Killer Joe (2012)

Killer Joe is one of those Marmite movies that will split audiences in two. You’ll either loathe it or enjoy it (to varying degrees). I doubt anyone will think “well, that was kind of okay”. Killer Joe is dark, twisted, encapsulating, bizarre and superbly crafted.

Adapted from a play by Tracy Letts (who also writes the screenplay) Killer Joe does retain that claustrophobic atmosphere his play must’ve encapsulated, with few settings and fewer characters, it creates a tight, closed world full of oppression, immorality and reams of darkness.

But what the hell is it about?!

Trailer-trash teen Chris (Emile Hirsch) has just found out his shitty, absent mother has got a $50,000 life insurance policy and Chris’s strange sister Dottie (Juno Temple) is the sole beneficiary. After a fantastically brief discussion with his dad Ansel (Thomas Haden Church) Chris decides to hire ‘Killer’ Joe Cooper (Matthew McConaughey) to murder his mother discretely and pocket the insurance money. Lovely, huh?

Despite being a detective, Joe Cooper is also a hired assassin and will happily do the ‘job’ for $25,000. Unfortunately Joe requires the money up front or the deal’s off… so Chris decides to give Joe a ‘retainer’ in lieu of the insurance money. What retainer? His sister Dottie…

This leads everyone down a dark, sinister and seriously twisted path which shocks, disturbs and occasionally makes you feel a little bit sickened. Containing nudity, sex, violence, death and takeaway fellatio, Killer Joe never holds back.

Although being a billion miles away from The Exorcist this is perhaps William Friedkin’s best work since the 1973 classic. Killer Joe is a very mature, controversial and essentially modern piece of work. Some may complain that the moments of nudity are needless and – essentially – very creepily done, but this is not exploitation for exploitation’s sake and (somewhat ironically) the exploitation on display is deliberate and genuinely disturbing. This film will make you feel dirty inside, and not in a good way.

This is Friedkin’s second outing with writer Tracy Letts, who also penned Bug (which was another adaptation from one of his plays).  Based on the controversial nature and undeniable quality of both films I hope to see more work from this duo in the future. Friedkin’s next piece is I Am Wrath featuring Nicholas Cage. Fingers crossed for Bad Lieutenant Cage and not Bangkok Dangerous Cage…

Some people have described Killer Joe as “darkly comic” and – although there are some moments of humour – I found the entire film to be laced with a reality that was seriously horrible. Some dialogue may amuse but the entire situation is darkly nihilistic and excellent because of this. This is a pitch black comedy.

Perhaps one of the biggest surprises in Killer Joe is Matthew McConaughey. Known mostly for twee Rom-Com flicks like Magic Mike, Ghosts of Girlfriends Past and Failure to Launch, his role in Killer Joe is the antithesis of his surfer-hunk lovely-dude character. Violent, intimidating, sharp, brutal, perverted and more than a little mental, this is one of McConaughey’s best performances. I hope we see more like it. He’s bloody brilliant in Killer Joe.
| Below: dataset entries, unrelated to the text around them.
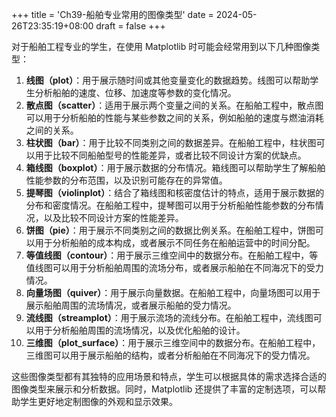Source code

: +++
title = 'Ch39-船舶专业常用的图像类型'
date = 2024-05-26T23:35:19+08:00
draft = false
+++

对于船舶工程专业的学生，在使用 Matplotlib 时可能会经常用到以下几种图像类型：

1. **线图（plot）**：用于展示随时间或其他变量变化的数据趋势。线图可以帮助学生分析船舶的速度、位移、加速度等参数的变化情况。
2. **散点图（scatter）**：适用于展示两个变量之间的关系。在船舶工程中，散点图可以用于分析船舶的性能与某些参数之间的关系，例如船舶的速度与燃油消耗之间的关系。
3. **柱状图（bar）**：用于比较不同类别之间的数据差异。在船舶工程中，柱状图可以用于比较不同船舶型号的性能差异，或者比较不同设计方案的优缺点。
4. **箱线图（boxplot）**：用于展示数据的分布情况。箱线图可以帮助学生了解船舶性能参数的分布范围，以及识别可能存在的异常值。
5. **提琴图（violinplot）**：结合了箱线图和核密度估计的特点，适用于展示数据的分布和密度情况。在船舶工程中，提琴图可以用于分析船舶性能参数的分布情况，以及比较不同设计方案的性能差异。
6. **饼图（pie）**：用于展示不同类别之间的数据比例关系。在船舶工程中，饼图可以用于分析船舶的成本构成，或者展示不同任务在船舶运营中的时间分配。
7. **等值线图（contour）**：用于展示三维空间中的数据分布。在船舶工程中，等值线图可以用于分析船舶周围的流场分布，或者展示船舶在不同海况下的受力情况。
8. **向量场图（quiver）**：用于展示向量数据。在船舶工程中，向量场图可以用于展示船舶周围的流场情况，或者展示船舶的受力情况。
9. **流线图（streamplot）**：用于展示流场的流线分布。在船舶工程中，流线图可以用于分析船舶周围的流场情况，以及优化船舶的设计。
10. **三维图（plot_surface）**：用于展示三维空间中的数据分布。在船舶工程中，三维图可以用于展示船舶的结构，或者分析船舶在不同海况下的受力情况。

这些图像类型都有其独特的应用场景和特点，学生可以根据具体的需求选择合适的图像类型来展示和分析数据。同时，Matplotlib 还提供了丰富的定制选项，可以帮助学生更好地定制图像的外观和显示效果。
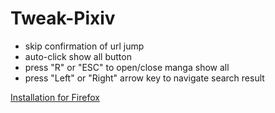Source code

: # Tweak-Pixiv
* skip confirmation of url jump
* auto-click show all button
* press "R" or "ESC" to open/close manga show all
* press "Left" or "Right" arrow key to navigate search result

[Installation for Firefox](https://addons.mozilla.org/firefox/addon/tweak-pixiv/)
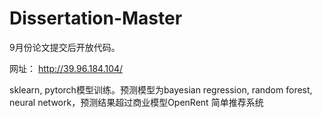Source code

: # Dissertation-Master
9月份论文提交后开放代码。

网址：
http://39.96.184.104/

sklearn, pytorch模型训练。预测模型为bayesian regression, random forest, neural network，预测结果超过商业模型OpenRent
简单推荐系统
Alongside McConaughey, Emile Hirsch leads the film as the trailer trash douchebag Chris Smith. Hirsch is one of those actors that is brilliantly talented but criminally underused and underrated. I can drop him into the same category as Nick Stahl, another potential-star who’s been let down by having a Hollywood Blockbuster box-office stinker drown his career. Hirsch’s starring turn in the super-awful Speed Racer tanked his potential as an A-list Hollywood star but hopefully Killer Joe will garner him some more meaty, dark ‘n’ deep roles.

For quality Hirsch performances, check out Into the Wild and Milk, as he is superb in both. You can also add Killer Joe to this resume of awesome, and he’s amongst some serious quality.

Everyone in Killer Joe excels and plays their part to perfection, from Thomas Haden Church (another victim of blockbuster career killer – he played Sandman in Spiderman 3) to Gina Gershon, each character jumps off the screen as deeply believable and deeply flawed. Great performances throughout.

Ignoring McConaughey’s stellar performance, the true star of Killer Joe is England’s very own Juno Temple (playing Dottie Smith), who gives a disturbingly real depiction of a victim of her circumstances. It’s a bold, brave and bonkers performance. It is clear her talent has been recognised as she will be appearing in at least seven films in 2013. Juno Temple is certainly one to watch in the future.

Killer Joe is dark and disturbing and blackly comic. It will be HATED by some audiences and loved by others, but I personally found it encapsulating, sickening, taut and brilliantly made. Eons away from The Exorcist, this is William Friedkin’s best work for decades. Watch it.